··· ТЕКСТ ДЛЯ ЧТЕНИЯ
Иван Голубничий __ «ВСЁ ПОВТОРИТСЯ В ПРОСТОТЕ…»
Московский литератор
 № 18 сентябрь-октябрь, 2015 г. Главная | Архив | Обратная связь 

     

Иван Голубничий
К.ф.н.  

«ВСЁ ПОВТОРИТСЯ В ПРОСТОТЕ…»
Владимир БОЯРИНОВ. "В мире моих снегов". Сборник стихотворений.
— М.: ООО "Авторская книга", 2014.

     Книга русского поэта Владимира Бояринова "В мире моих снегов" представляет собой слишком большое собрание стихотворений, чтобы можно было сказать о каждом из них особо, да в этом и нет необходимости — четыре с половиной сотни страниц стихов требуют полного читательского "погружения", которого не заменишь литературоведческими комментариями. В рамках этих заметок мы ставили перед собой более общую задачу: определить преобладающие тенденции поэзии В.Бояринова и обозначить средства и приёмы поэтического стиля, характеризующие его творчество.
     Под стихами, составляющими книгу, не проставлены годы их написания, но читатель, внимательно следивший за публикациями поэта на протяжении последних полутора десятилетий, может увидеть, что в книгу вошли произведения разных, в том числе и самых последних, лет. Стиль В.Бояринова на редкость стабилен; при этом его лирический герой не только не теряет свежести поэтического взгляда, но и сохраняет авторскую зоркость, фольклорную метафоричность, глубину обобщений, языковую изощрённость, стихотворное мастерство. Дарование В.Бояринова полифонично: он в равной степени убедителен и в лирическом откровении, и в эпическом обобщении, и в искромётной политической инвективе, и в доброй самоиронии…  
     Книга разделена автором на восемь частей, каждая из которых имеет отдельное название, определяющее, в достаточно широком смысле, содержание каждой из частей — "Если мир не станет плоским", "Странник", "Испытания", "Красный всадник", "Уже за холмами", "Направо войдёшь…", "Весёлая сила", "Росстани". Деление это имеет не столько жанровый, сколько, скорее, концептуальный характер; каждая из "глав" представляет своего рода "книгу в книге". Этот приём позволил структурировать большое количество стихов и организовать их в единое целое. При этом стихотворения, тяготеющие к жанру, скажем, исповедальной лирики проходят через всю книгу, делая этот поэтический жанр в концепции книги в известной степени системообразующим. То же можно сказать о произведениях, имеющих эпический и (или) сказочный характер, каковых также немало в общем объёме книги.
······
··· ИСХОДНЫЕ ДАННЫЕ
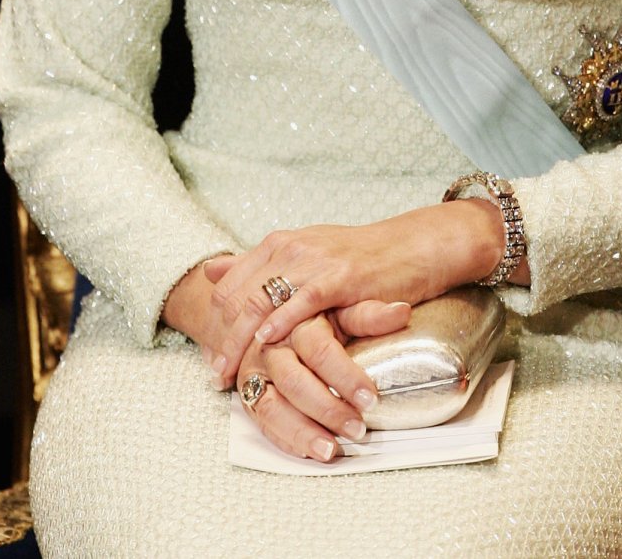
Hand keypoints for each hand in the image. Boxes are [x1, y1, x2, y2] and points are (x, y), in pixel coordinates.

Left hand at [201, 199, 505, 385]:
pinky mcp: (338, 276)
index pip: (228, 285)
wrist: (413, 247)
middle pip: (236, 296)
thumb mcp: (305, 257)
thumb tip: (209, 270)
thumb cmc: (361, 259)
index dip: (213, 323)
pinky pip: (301, 301)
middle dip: (221, 340)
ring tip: (229, 376)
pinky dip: (280, 322)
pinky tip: (267, 342)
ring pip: (259, 301)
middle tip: (213, 377)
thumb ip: (258, 264)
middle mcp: (288, 248)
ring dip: (239, 342)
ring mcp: (313, 260)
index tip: (210, 359)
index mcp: (277, 244)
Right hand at [233, 304, 407, 463]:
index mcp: (296, 321)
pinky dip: (285, 439)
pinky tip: (309, 451)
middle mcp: (272, 347)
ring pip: (273, 406)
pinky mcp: (249, 395)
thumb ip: (369, 313)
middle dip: (326, 409)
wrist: (274, 313)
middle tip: (357, 428)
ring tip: (331, 450)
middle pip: (294, 381)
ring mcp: (256, 373)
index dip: (345, 375)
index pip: (319, 349)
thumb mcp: (343, 306)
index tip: (370, 398)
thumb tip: (402, 311)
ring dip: (302, 432)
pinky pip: (263, 422)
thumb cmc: (318, 312)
······
### ЗАДАНИЯ
1/ Соответствуют ли утверждения (a), (b) и (c) тексту о сборнике Бояринова? Ответьте «да» или «нет» и точно процитируйте решающие слова текста.
(a) Под стихами в книге указаны годы их написания.
(b) Автор разделил книгу на восемь частей.
(c) Деление книги на части носит прежде всего жанровый характер.
2/ Перепишите дословно отрывок из текста о сборнике Бояринова от слов «Иван Голубничий __» до слов «характеризующие его творчество.».
Записи для работы не понадобятся.

### ОТВЕТЫ
1/
(a) Нет: «Под стихами, составляющими книгу, не проставлены годы их написания».
(b) Да: «Книга разделена автором на восемь частей».
(c) Нет: «Деление это имеет не столько жанровый, сколько, скорее, концептуальный характер».

2/
Иван Голубничий __ «ВСЁ ПОВТОРИТСЯ В ПРОСТОТЕ…»
Московский литератор
 № 18 сентябрь-октябрь, 2015 г. Главная | Архив | Обратная связь 

     

Иван Голубничий
К.ф.н.  

«ВСЁ ПОВТОРИТСЯ В ПРОСТОТЕ…»
Владимир БОЯРИНОВ. "В мире моих снегов". Сборник стихотворений.
— М.: ООО "Авторская книга", 2014.

     Книга русского поэта Владимира Бояринова "В мире моих снегов" представляет собой слишком большое собрание стихотворений, чтобы можно было сказать о каждом из них особо, да в этом и нет необходимости — четыре с половиной сотни страниц стихов требуют полного читательского "погружения", которого не заменишь литературоведческими комментариями. В рамках этих заметок мы ставили перед собой более общую задачу: определить преобладающие тенденции поэзии В.Бояринова и обозначить средства и приёмы поэтического стиля, характеризующие его творчество.